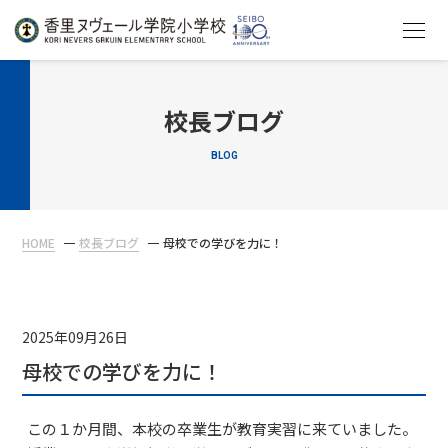
HOME
校長ブログ
BLOG
教育について
学校生活
HOME
校長ブログ
母校での学びを力に！
入学案内
在校生・保護者の方へ
2025年09月26日
母校での学びを力に！
この１か月間、本校の卒業生が教育実習に来ていました。
アクセス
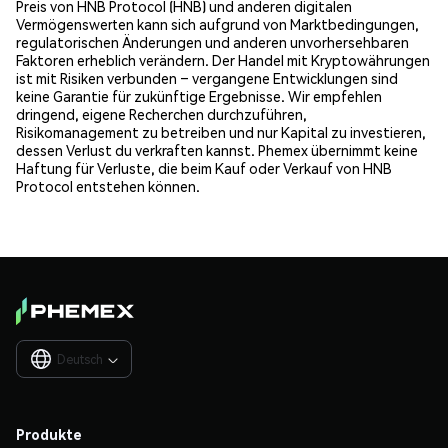
Preis von HNB Protocol (HNB) und anderen digitalen
Vermögenswerten kann sich aufgrund von Marktbedingungen,
regulatorischen Änderungen und anderen unvorhersehbaren
Faktoren erheblich verändern. Der Handel mit Kryptowährungen
ist mit Risiken verbunden – vergangene Entwicklungen sind
keine Garantie für zukünftige Ergebnisse. Wir empfehlen
dringend, eigene Recherchen durchzuführen,
Risikomanagement zu betreiben und nur Kapital zu investieren,
dessen Verlust du verkraften kannst. Phemex übernimmt keine
Haftung für Verluste, die beim Kauf oder Verkauf von HNB
Protocol entstehen können.
Deutsch

Produkte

### What the exercise asks
Go through the material line by line. Show each line that contains the string "keine".

### Task result
keine Garantie für zukünftige Ergebnisse. Wir empfehlen
dessen Verlust du verkraften kannst. Phemex übernimmt keine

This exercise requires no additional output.